The fallacy of absolute numbers
I often come across the following type of arguments in research papers:
- You could save 3 bits of storage for every value in your database. Surely that’s irrelevant. Nobody cares about saving 3 bits!
- You can sort arrays in 10 ms. Surely, that cannot be improved upon? You are already down to 10 ms and nobody cares about such small delays.
I hope you can see what is wrong with these statements?
I call it the fallacy of absolute numbers: you express a measure or a gain in absolute value, and then conclude to optimality or near optimality because the number appears small (or large).
Remember: Saving 3 bits of storage out of 6 bits is a 2:1 compression ratio. Sorting in 5 ms instead of 10 ms doubles the speed.
Disclaimer: I am sure that someone else has documented this fallacy, but I could not find any reference to it.
Montreal, Canada 
Follow on
Frederick Mosteller coined the term numerator-only data for things like this.
Comment by John — 18/6/2010 @ 13:16
You’ve got to love blogging! Thanks!
I did read your blog post back then, I’m sure, but I never connected it with what I see in research papers.

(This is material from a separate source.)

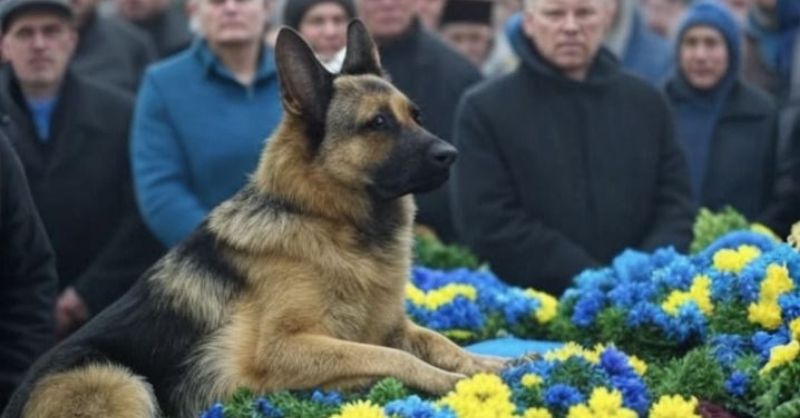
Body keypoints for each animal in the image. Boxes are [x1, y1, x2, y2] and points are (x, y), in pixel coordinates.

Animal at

Comment by Daniel Lemire — 18/6/2010 @ 14:06
Hi Daniel, love your blog.
I see your point, but…
I just did a Google search for ‘fish’, the results… “About 359,000,000 results (0.17 seconds) ”
Suppose Google told me that they could make it 100 times faster, just 0.0017 seconds!
I really would not care, for me, in this context there is no difference between 0.17 seconds and even 0.00000000000017 seconds.
Of course, you might argue that if I build a crawler can call google a million times, then I would care. This is true, but there really are papers that make similar claims in domains for which we just don’t need speedup.
One example is a paper on a faster way to do a calculations on human ancestor remains. They had a speed-up of a factor of two. However, every prehistoric human ancestor remain we have could comfortably be placed in a small suitcase. Making the algorithm faster was polishing the wrong apple, we just don’t need to speedup that problems.
Comment by Anonymous — 20/6/2010 @ 20:34
When people talk about the improving or comparing any algorithm the only meaningful way to present it is the Pareto front. I learned about it too late, possibly should put blog post about it.
Comment by Alex Mikhalev — 21/6/2010 @ 6:13
On the other hand, beware of the fallacy of relative numbers: if my web site has the fastest growth in access, that is may be because it went up from 1 access (myself) to, say, 100. This is usually clear with the rate of adoption of, say, new browsers.
Comment by Muhammad Alkarouri — 29/6/2010 @ 20:33